Exercise aim: Go through the records and show each line where the word "reaching" occurs.

[Source data]
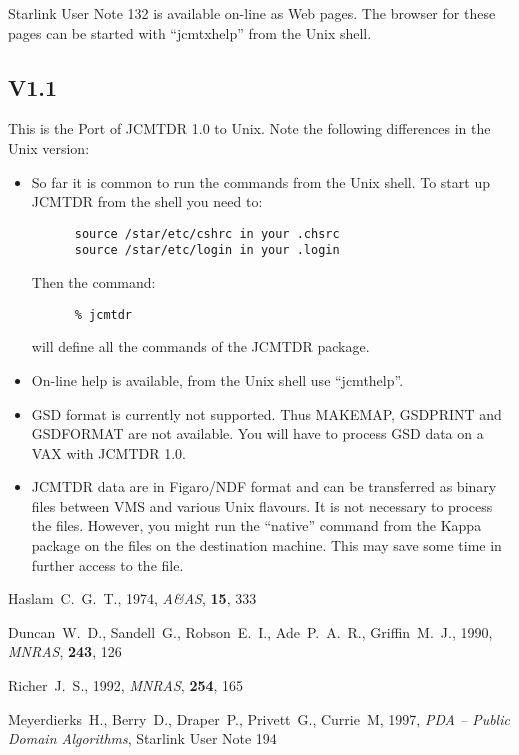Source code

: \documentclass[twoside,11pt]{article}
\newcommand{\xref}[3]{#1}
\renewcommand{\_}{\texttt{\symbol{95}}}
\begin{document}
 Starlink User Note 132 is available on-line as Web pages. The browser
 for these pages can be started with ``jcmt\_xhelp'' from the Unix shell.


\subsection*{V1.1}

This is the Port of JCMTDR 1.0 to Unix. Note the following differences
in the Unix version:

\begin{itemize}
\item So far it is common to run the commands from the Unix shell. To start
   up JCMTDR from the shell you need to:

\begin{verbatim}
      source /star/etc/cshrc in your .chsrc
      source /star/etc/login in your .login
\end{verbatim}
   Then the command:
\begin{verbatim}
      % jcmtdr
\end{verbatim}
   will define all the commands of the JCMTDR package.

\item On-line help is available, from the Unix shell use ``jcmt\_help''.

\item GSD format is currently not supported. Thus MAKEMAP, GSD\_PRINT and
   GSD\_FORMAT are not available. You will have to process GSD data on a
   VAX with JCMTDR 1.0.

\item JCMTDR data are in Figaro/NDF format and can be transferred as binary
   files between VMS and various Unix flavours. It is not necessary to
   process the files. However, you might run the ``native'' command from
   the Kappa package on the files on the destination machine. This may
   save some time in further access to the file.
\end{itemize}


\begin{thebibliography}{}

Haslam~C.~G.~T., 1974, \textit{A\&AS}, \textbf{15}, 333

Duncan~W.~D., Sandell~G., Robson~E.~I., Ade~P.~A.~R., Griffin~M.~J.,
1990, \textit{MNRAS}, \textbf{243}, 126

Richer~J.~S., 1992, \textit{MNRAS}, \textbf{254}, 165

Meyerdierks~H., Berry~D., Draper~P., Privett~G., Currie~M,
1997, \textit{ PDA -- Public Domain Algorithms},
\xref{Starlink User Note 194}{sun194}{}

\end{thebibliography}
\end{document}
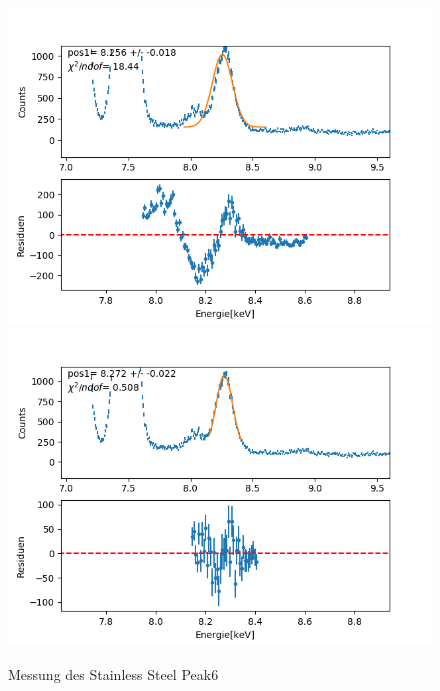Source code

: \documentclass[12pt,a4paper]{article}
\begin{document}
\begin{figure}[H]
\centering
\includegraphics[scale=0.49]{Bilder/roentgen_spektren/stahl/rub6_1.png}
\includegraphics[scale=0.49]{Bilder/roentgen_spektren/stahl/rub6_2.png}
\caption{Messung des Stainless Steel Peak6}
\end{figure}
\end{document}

* * *

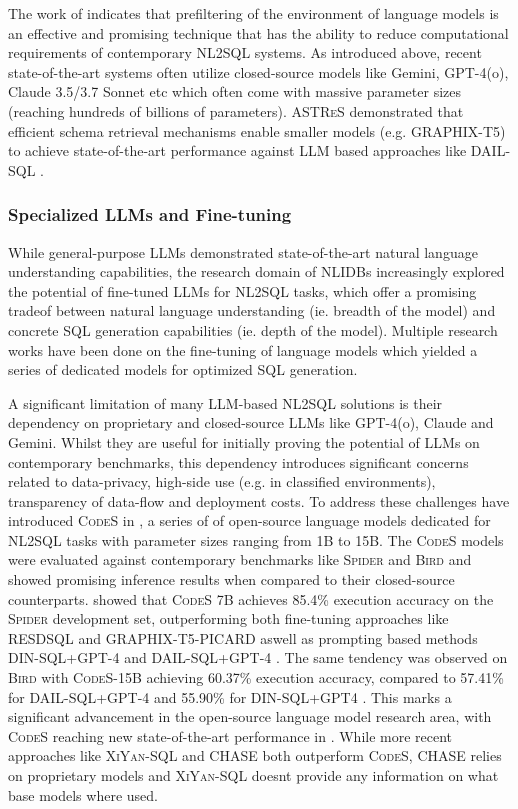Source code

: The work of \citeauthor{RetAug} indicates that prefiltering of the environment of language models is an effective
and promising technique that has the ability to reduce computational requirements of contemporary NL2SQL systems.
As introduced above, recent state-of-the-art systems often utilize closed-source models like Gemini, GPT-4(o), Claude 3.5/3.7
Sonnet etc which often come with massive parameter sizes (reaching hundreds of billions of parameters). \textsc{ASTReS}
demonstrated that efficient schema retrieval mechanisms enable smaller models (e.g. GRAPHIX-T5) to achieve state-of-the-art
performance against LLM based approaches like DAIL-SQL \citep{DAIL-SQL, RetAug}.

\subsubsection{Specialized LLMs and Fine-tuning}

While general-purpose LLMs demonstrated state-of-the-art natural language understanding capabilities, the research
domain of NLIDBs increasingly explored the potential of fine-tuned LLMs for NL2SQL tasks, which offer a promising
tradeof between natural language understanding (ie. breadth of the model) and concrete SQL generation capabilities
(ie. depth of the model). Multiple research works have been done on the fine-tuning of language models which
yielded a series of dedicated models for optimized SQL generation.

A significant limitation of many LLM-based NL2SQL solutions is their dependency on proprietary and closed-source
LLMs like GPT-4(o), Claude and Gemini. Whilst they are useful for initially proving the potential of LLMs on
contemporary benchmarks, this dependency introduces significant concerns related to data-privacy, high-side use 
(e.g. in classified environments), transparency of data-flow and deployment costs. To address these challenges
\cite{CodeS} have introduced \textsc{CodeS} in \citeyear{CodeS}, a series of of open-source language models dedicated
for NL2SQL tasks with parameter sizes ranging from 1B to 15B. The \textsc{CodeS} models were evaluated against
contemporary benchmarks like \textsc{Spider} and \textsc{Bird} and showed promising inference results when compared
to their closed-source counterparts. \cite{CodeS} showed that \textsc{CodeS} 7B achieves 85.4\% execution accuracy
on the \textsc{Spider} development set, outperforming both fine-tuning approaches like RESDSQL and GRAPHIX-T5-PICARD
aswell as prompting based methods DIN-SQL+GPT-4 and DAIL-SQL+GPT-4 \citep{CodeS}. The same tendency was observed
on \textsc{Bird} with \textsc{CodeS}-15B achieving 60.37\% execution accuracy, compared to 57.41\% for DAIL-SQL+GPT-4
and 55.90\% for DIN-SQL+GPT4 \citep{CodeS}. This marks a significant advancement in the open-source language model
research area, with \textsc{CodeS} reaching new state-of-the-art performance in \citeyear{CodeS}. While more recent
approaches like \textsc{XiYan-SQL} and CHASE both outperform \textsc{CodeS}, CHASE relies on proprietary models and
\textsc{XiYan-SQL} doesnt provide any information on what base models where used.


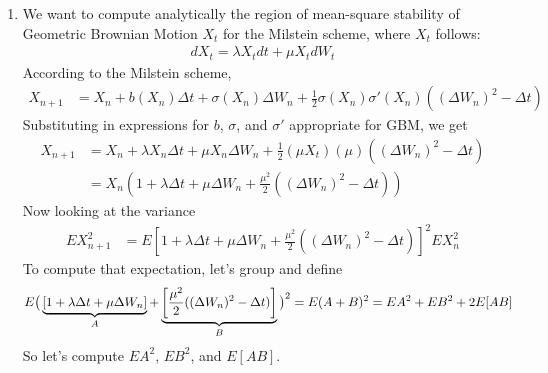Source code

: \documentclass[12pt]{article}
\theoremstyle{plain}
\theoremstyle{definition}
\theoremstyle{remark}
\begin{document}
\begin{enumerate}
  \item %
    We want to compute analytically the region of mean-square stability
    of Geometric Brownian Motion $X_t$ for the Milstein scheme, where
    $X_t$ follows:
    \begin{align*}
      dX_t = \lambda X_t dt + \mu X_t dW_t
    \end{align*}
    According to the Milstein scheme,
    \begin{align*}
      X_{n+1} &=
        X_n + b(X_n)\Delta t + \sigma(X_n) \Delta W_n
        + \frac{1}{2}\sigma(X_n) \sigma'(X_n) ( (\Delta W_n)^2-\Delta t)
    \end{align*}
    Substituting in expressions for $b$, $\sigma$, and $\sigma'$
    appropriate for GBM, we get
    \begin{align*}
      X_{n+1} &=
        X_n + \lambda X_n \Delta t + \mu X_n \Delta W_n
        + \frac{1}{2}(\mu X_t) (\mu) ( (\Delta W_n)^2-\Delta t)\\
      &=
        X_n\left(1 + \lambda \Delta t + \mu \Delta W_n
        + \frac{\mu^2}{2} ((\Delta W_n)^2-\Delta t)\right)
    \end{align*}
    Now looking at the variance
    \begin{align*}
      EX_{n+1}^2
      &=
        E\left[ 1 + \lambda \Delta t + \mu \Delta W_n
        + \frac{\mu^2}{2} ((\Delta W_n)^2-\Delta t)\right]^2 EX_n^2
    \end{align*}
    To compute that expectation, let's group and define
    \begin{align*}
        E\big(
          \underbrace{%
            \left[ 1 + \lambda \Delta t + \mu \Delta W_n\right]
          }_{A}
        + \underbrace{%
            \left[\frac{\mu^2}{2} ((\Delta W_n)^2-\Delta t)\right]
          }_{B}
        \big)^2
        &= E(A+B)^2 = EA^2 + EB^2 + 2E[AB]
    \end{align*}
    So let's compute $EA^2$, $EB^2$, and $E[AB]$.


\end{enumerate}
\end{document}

* * *

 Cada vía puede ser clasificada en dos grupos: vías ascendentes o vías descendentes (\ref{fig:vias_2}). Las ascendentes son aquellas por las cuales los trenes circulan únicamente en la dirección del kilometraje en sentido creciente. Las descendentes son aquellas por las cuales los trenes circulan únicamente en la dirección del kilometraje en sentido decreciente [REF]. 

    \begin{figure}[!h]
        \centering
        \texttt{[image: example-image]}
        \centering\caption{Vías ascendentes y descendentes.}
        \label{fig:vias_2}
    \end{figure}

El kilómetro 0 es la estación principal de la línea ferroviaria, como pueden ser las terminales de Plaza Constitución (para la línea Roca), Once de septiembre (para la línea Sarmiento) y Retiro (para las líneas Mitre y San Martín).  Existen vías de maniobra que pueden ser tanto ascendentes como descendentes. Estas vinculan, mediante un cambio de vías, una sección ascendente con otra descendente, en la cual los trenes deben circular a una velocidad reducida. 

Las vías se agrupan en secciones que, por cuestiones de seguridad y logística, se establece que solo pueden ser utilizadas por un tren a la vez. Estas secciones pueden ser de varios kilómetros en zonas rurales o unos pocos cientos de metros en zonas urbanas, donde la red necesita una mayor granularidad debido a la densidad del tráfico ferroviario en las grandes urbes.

Completed task:
Sonnet etc which often come with massive parameter sizes (reaching hundreds of billions of parameters). \textsc{ASTReS}
research area, with \textsc{CodeS} reaching new state-of-the-art performance in \citeyear{CodeS}. While more recent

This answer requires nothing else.